Rembrandt and the Dutch Golden Age
Organised in cooperation with the Nationalmuseum in Stockholm, the Rijksmuseum in Amsterdam, and the private Kremer Collection, this large-scale survey of seventeenth-century Dutch art opened at the Szépművészeti Múzeum on 31 October 2014. The exhibition brought together 178 works by some 100 painters, of which 40 came from the museum’s own Dutch collection and 130 were lent by international institutions including the Louvre, the National Gallery in London, the Metropolitan Museum of Art, the Getty Museum, the Uffizi, and the Prado. The undertaking had been in preparation for roughly fifteen years and was shepherded by museum director László Baán and curator Ildikó Ember, both internationally recognised specialists in seventeenth-century Netherlandish art.
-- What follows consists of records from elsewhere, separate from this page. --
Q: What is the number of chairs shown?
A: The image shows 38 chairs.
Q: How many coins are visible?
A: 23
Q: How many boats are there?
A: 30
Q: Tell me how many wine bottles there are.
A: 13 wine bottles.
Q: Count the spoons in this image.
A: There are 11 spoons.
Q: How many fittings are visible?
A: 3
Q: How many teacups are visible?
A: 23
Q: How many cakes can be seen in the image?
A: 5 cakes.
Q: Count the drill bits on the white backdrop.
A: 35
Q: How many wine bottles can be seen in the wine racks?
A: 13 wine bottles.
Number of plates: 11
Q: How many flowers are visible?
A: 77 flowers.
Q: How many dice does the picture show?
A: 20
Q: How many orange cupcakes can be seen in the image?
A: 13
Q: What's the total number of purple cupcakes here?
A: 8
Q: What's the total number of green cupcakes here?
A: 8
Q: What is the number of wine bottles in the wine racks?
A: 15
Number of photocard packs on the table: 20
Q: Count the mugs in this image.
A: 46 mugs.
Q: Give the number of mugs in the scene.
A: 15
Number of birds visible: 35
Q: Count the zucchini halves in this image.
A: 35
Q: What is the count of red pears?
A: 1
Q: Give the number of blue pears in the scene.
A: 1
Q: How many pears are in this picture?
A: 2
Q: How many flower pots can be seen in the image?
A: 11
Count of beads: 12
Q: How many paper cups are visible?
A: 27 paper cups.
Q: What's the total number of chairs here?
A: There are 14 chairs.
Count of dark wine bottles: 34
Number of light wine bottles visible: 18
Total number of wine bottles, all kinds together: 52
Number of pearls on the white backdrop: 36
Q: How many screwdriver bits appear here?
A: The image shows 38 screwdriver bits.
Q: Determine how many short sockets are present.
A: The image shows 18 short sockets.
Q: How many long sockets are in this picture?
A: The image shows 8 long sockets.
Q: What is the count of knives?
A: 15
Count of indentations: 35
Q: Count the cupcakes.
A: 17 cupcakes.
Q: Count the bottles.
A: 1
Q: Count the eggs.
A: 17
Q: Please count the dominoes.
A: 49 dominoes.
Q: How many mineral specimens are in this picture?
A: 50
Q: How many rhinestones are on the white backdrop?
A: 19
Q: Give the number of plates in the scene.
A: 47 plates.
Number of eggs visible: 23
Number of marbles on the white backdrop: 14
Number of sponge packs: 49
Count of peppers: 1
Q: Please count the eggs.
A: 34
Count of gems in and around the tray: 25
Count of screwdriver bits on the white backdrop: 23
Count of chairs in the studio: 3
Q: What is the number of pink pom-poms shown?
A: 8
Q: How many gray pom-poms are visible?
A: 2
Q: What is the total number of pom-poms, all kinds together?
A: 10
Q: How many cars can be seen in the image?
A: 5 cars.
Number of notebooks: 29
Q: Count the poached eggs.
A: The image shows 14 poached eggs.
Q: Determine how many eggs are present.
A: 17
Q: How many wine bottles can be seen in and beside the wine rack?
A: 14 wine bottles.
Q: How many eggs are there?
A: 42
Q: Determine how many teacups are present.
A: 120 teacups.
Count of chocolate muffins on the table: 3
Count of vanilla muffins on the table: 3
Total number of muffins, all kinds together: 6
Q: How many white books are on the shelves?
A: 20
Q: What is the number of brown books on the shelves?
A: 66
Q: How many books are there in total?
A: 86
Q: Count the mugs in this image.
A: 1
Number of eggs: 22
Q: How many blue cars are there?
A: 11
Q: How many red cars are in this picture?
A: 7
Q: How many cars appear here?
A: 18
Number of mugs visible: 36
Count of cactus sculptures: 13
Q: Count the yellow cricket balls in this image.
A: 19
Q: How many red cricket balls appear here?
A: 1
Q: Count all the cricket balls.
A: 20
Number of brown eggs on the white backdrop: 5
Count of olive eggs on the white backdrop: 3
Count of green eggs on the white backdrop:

Rembrandt formed the centrepiece, with twenty of his paintings on display spanning the full arc of his career, from the earliest known work (loaned by Museum De Lakenhal, Leiden) to a late self-portrait from the Uffizi. Surrounding the Rembrandt core were works by Hals, Steen, Ruisdael, de Hooch, and dozens of their contemporaries, arranged to illuminate the social, intellectual, and mercantile world of the Dutch Republic. Among the thematic highlights were two paintings by Vermeer depicting men of learning: The Astronomer (Musée du Louvre, Paris) andThe Geographer (Städel Museum, Frankfurt), shown together as a pair that epitomises Vermeer’s engagement with the scientific curiosity of his age. Allegory of Faith (The Metropolitan Museum of Art, New York) rounded out the Vermeer presence, offering a counterpoint in its overtly Catholic symbolism.
The exhibition drew 235,000 visitors before closing on 15 February 2015, making it one of the most visited shows in the museum’s history. It was also the last major exhibition before the Szépművészeti Múzeum closed for an extensive refurbishment and reorganisation that began in spring 2015. A scholarly catalogue was published in December 2014, edited by Ildikó Ember and Axel Vécsey with contributions by Júlia Tátrai.